Sorry you feel that way.


----------



## fatboy (Oct 1, 2019)

I seriously doubt I am the Lone Ranger on that opinion...……...


----------



## ADAguy (Oct 2, 2019)

Limited term occupancies such as B n B's are business's and may be subject to Title III of the ADA as transient housing.


----------



## Rick18071 (Oct 2, 2019)

ADAguy said:


> Limited term occupancies such as B n B's are business's and may be subject to Title III of the ADA as transient housing.



I agree about B n B's but these are just houses, no one cooks breakfast for you. You would need more than 10 occupants or more than 5 guest rooms before you even would go to the IBC 

310.3 Residential Group R-1. Residential Group R-1 occupancies
containing sleeping units where the occupants are
primarily transient in nature, including:
*Boarding houses (transient) with more than 10 occupants*

310.5 Residential Group R-3. Residential Group R-3 occupancies
where the occupants are primarily permanent in
nature and not classified as Group R-1, R-2, R-4 or I, including:
Buildings that do not contain more than two dwelling
units
Boarding houses (nontransient) with 16 or fewer
occupants
*Boarding houses (transient) with 10 or fewer occupants*
Care facilities that provide accommodations for five or
fewer persons receiving care
Congregate living facilities (nontransient) with 16 or
fewer occupants
Congregate living facilities (transient) with 10 or fewer
occupants
Lodging houses with five or fewer guest rooms
310.5.1 Care facilities within a dwelling. Care facilities
for five or fewer persons receiving care that are within a
single-family dwelling are permitted to comply with the
International Residential Code provided an automatic
sprinkler system is installed in accordance with Section
903.3.1.3 or Section P2904 of the International Residential
Code.
*310.5.2 Lodging houses. Owner-occupied lodging houses
with five or fewer guest rooms shall be permitted to be
constructed in accordance with the International Residential
Code.
*
Chapter 11 does not require accessibility for guest rooms:

1107.6.3 Group R-3. In Group R-3 occupancies where
there are four or more dwelling units or sleeping units
intended to be occupied as a residence in a single structure,
every dwelling unit and sleeping unit intended to be
occupied as a residence shall be a Type B unit.
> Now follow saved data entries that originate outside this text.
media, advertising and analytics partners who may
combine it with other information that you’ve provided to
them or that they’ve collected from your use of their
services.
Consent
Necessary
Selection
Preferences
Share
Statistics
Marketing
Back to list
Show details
Bedrooms
within congregate living facilities shall be counted as
sleeping units for the purpose of determining the number
of units.


----------



## ADAguy (Oct 2, 2019)

In Venice, CA a guy is now renting out vans parked on the streets to the homeless, he has 13 and they all work but no toilets.


----------



## classicT (Oct 2, 2019)

ADAguy said:


> In Venice, CA a guy is now renting out vans parked on the streets to the homeless, he has 13 and they all work but no toilets.


Interesting... wonder what will happen when one of these vans is involved in a serious wreck, hit and run, etc.


----------



## ADAguy (Oct 3, 2019)

They are insured and operational but only the owner has the keys and moves them every 72 hours.


----------



## cda (Oct 3, 2019)

ADAguy said:


> They are insured and operational but only the owner has the keys and moves them every 72 hours.



I think I saw that on Airbnb


Room has a view of ocean.!!!


----------



## ADAguy (Oct 3, 2019)

yes, and a queen size mattress too.


----------